> [WHAT YOU SHOULD DO]: Scan the lines below; pull out those with "right".

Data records
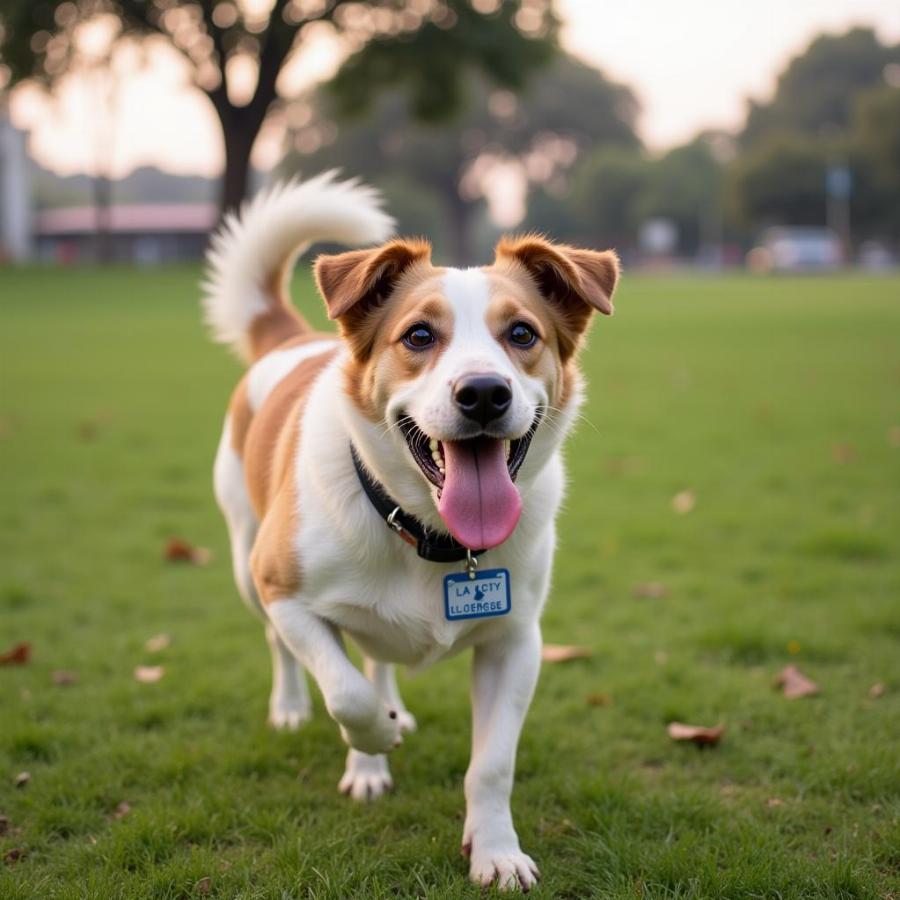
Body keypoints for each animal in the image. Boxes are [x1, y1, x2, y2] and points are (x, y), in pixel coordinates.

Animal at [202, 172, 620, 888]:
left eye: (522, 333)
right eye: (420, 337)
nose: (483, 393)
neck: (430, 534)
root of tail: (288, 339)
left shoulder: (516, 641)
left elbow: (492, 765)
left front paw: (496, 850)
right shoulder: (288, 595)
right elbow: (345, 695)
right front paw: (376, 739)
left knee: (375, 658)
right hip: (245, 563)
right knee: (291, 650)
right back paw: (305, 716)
--
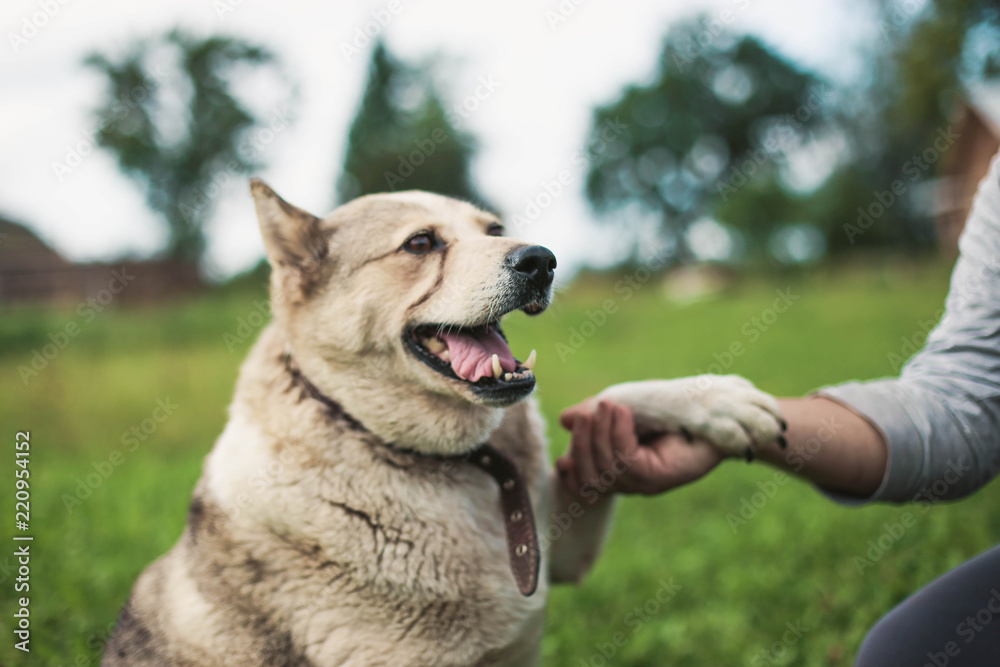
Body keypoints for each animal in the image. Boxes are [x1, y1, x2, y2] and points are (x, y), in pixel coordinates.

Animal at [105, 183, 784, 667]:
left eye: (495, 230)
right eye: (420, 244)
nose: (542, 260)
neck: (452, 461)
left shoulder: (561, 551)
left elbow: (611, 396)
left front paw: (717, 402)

> [TASK RESPONSE]:
right eye: (420, 337)
right shoulder: (288, 595)
right elbow: (345, 695)
right front paw: (376, 739)
right hip: (245, 563)
right knee: (291, 650)
right back paw: (305, 716)
right eye: (420, 244)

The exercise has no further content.